Weeks one to four. Urgency settles. The bathroom-planning instinct relaxes. Pain after meals fades. The nocturnal trips stop and you sleep through the night again — usually the first thing patients comment on. Blood in the stool stops appearing. The joint that had been flaring quietens with the gut. People close to you stop asking if you are tired.

Months three to six. Iron stores refill and the colour returns to your face. Weight comes back if it had dropped. Stamina returns — the afternoons you had been pushing through with caffeine become afternoons you actually have. Mucosal healing on a repeat scope at this window is associated with longer remission and less surgery downstream Colombel et al. 2017.

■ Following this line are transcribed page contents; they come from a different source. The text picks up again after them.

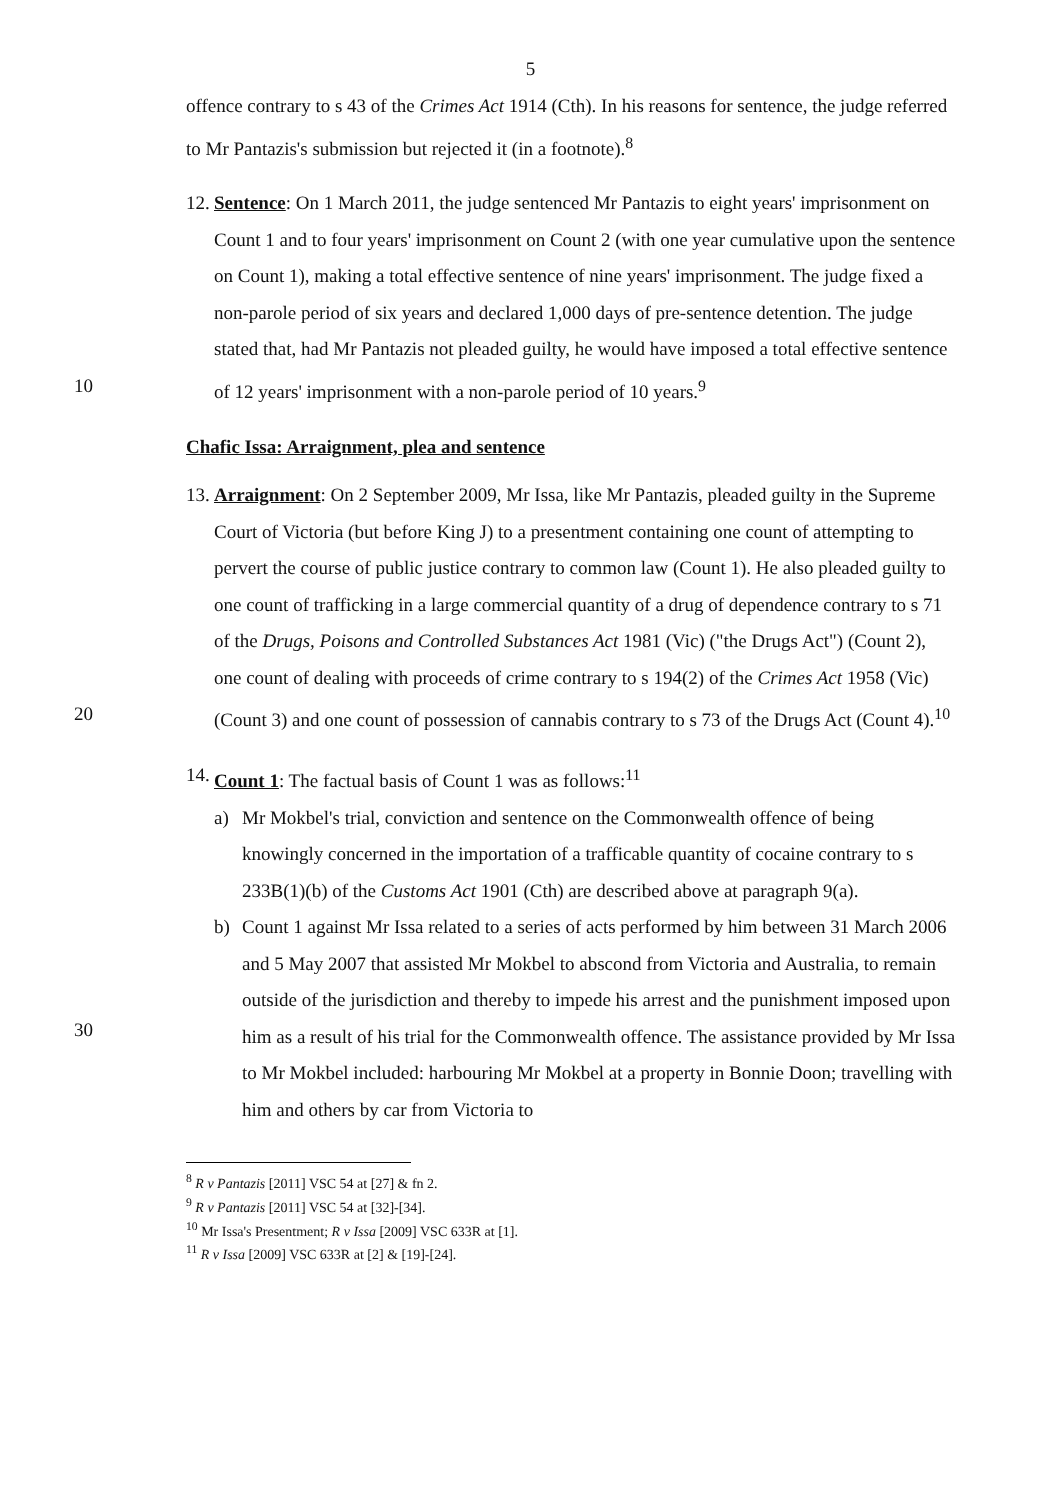5
offence contrary to s 43 of the Crimes Act 1914 (Cth). In his reasons for sentence, the judge referred to Mr Pantazis's submission but rejected it (in a footnote).<sup>8</sup>
12. Sentence: On 1 March 2011, the judge sentenced Mr Pantazis to eight years' imprisonment on Count 1 and to four years' imprisonment on Count 2 (with one year cumulative upon the sentence on Count 1), making a total effective sentence of nine years' imprisonment. The judge fixed a non-parole period of six years and declared 1,000 days of pre-sentence detention. The judge stated that, had Mr Pantazis not pleaded guilty, he would have imposed a total effective sentence of 12 years' imprisonment with a non-parole period of 10 years.<sup>9</sup> 10
Chafic Issa: Arraignment, plea and sentence
20 13. Arraignment: On 2 September 2009, Mr Issa, like Mr Pantazis, pleaded guilty in the Supreme Court of Victoria (but before King J) to a presentment containing one count of attempting to pervert the course of public justice contrary to common law (Count 1). He also pleaded guilty to one count of trafficking in a large commercial quantity of a drug of dependence contrary to s 71 of the Drugs, Poisons and Controlled Substances Act 1981 (Vic) ("the Drugs Act") (Count 2), one count of dealing with proceeds of crime contrary to s 194(2) of the Crimes Act 1958 (Vic) (Count 3) and one count of possession of cannabis contrary to s 73 of the Drugs Act (Count 4).<sup>10</sup>
30 14. Count 1: The factual basis of Count 1 was as follows:<sup>11</sup>
a) Mr Mokbel's trial, conviction and sentence on the Commonwealth offence of being knowingly concerned in the importation of a trafficable quantity of cocaine contrary to s 233B(1)(b) of the Customs Act 1901 (Cth) are described above at paragraph 9(a).
b) Count 1 against Mr Issa related to a series of acts performed by him between 31 March 2006 and 5 May 2007 that assisted Mr Mokbel to abscond from Victoria and Australia, to remain outside of the jurisdiction and thereby to impede his arrest and the punishment imposed upon him as a result of his trial for the Commonwealth offence. The assistance provided by Mr Issa to Mr Mokbel included: harbouring Mr Mokbel at a property in Bonnie Doon; travelling with him and others by car from Victoria to
<sup>8</sup> R v Pantazis [2011] VSC 54 at [27] & fn 2.
<sup>9</sup> R v Pantazis [2011] VSC 54 at [32]-[34].
<sup>10</sup> Mr Issa's Presentment; R v Issa [2009] VSC 633R at [1].
<sup>11</sup> R v Issa [2009] VSC 633R at [2] & [19]-[24].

Year one and beyond. If the drug is holding, day-to-day life is close to what it was before the disease started — work travel back on the table, food unrationed, social plans not contingent on a bathroom map. The trade-off is real: most patients are on long-term immunosuppression, regular blood monitoring, and (for long-standing colitis) surveillance colonoscopy every one to two years. The trade-off is also why the diagnosis matters earlier rather than later. The medications work best when the disease is still in its inflammation-only phase; the surveillance window for colorectal cancer in extensive ulcerative colitis only starts once you have the diagnosis on file Beaugerie & Itzkowitz 2015 Rubin et al. 2019.

Adjacent topics worth following from here: the positive diagnostic criteria and management ladder for IBS itself; colonoscopy as a procedure (what to expect, prep, what the report means); the iron-deficiency anaemia workup; microscopic colitis, an under-recognised cause of chronic watery diarrhoea in older adults that needs biopsies to find even when the bowel looks normal; and the IBD treatment ladder once diagnosed (5-ASAs, immunomodulators, anti-TNF and other biologics, JAK inhibitors, surgery). Each of these warrants its own entry.